### Liste des enregistrements ###

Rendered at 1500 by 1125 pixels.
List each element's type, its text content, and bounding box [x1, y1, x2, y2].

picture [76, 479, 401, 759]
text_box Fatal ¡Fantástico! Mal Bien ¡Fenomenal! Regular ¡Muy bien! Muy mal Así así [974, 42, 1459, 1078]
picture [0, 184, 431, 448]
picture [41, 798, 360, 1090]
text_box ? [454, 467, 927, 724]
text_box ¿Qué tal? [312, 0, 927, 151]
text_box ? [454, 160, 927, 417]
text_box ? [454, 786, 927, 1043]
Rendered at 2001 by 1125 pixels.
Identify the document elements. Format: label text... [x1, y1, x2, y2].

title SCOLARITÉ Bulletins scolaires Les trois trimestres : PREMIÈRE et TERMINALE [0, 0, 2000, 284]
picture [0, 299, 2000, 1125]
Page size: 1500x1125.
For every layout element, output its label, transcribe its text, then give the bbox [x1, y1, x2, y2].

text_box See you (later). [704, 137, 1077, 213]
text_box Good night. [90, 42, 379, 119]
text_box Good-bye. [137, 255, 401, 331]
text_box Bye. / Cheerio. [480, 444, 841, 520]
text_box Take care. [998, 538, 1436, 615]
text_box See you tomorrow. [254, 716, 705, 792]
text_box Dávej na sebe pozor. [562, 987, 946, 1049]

###

- [Problème]: Pouvez-vous recopier mot pour mot les lignes des enregistrements, du début jusqu'à la ligne contenant "text_box ? [454, 467, 927, 724]", celle-ci comprise ?

- [Résultat de l'exercice]:
Rendered at 1500 by 1125 pixels.
List each element's type, its text content, and bounding box [x1, y1, x2, y2].

picture [76, 479, 401, 759]
text_box Fatal ¡Fantástico! Mal Bien ¡Fenomenal! Regular ¡Muy bien! Muy mal Así así [974, 42, 1459, 1078]
picture [0, 184, 431, 448]
picture [41, 798, 360, 1090]
text_box ? [454, 467, 927, 724]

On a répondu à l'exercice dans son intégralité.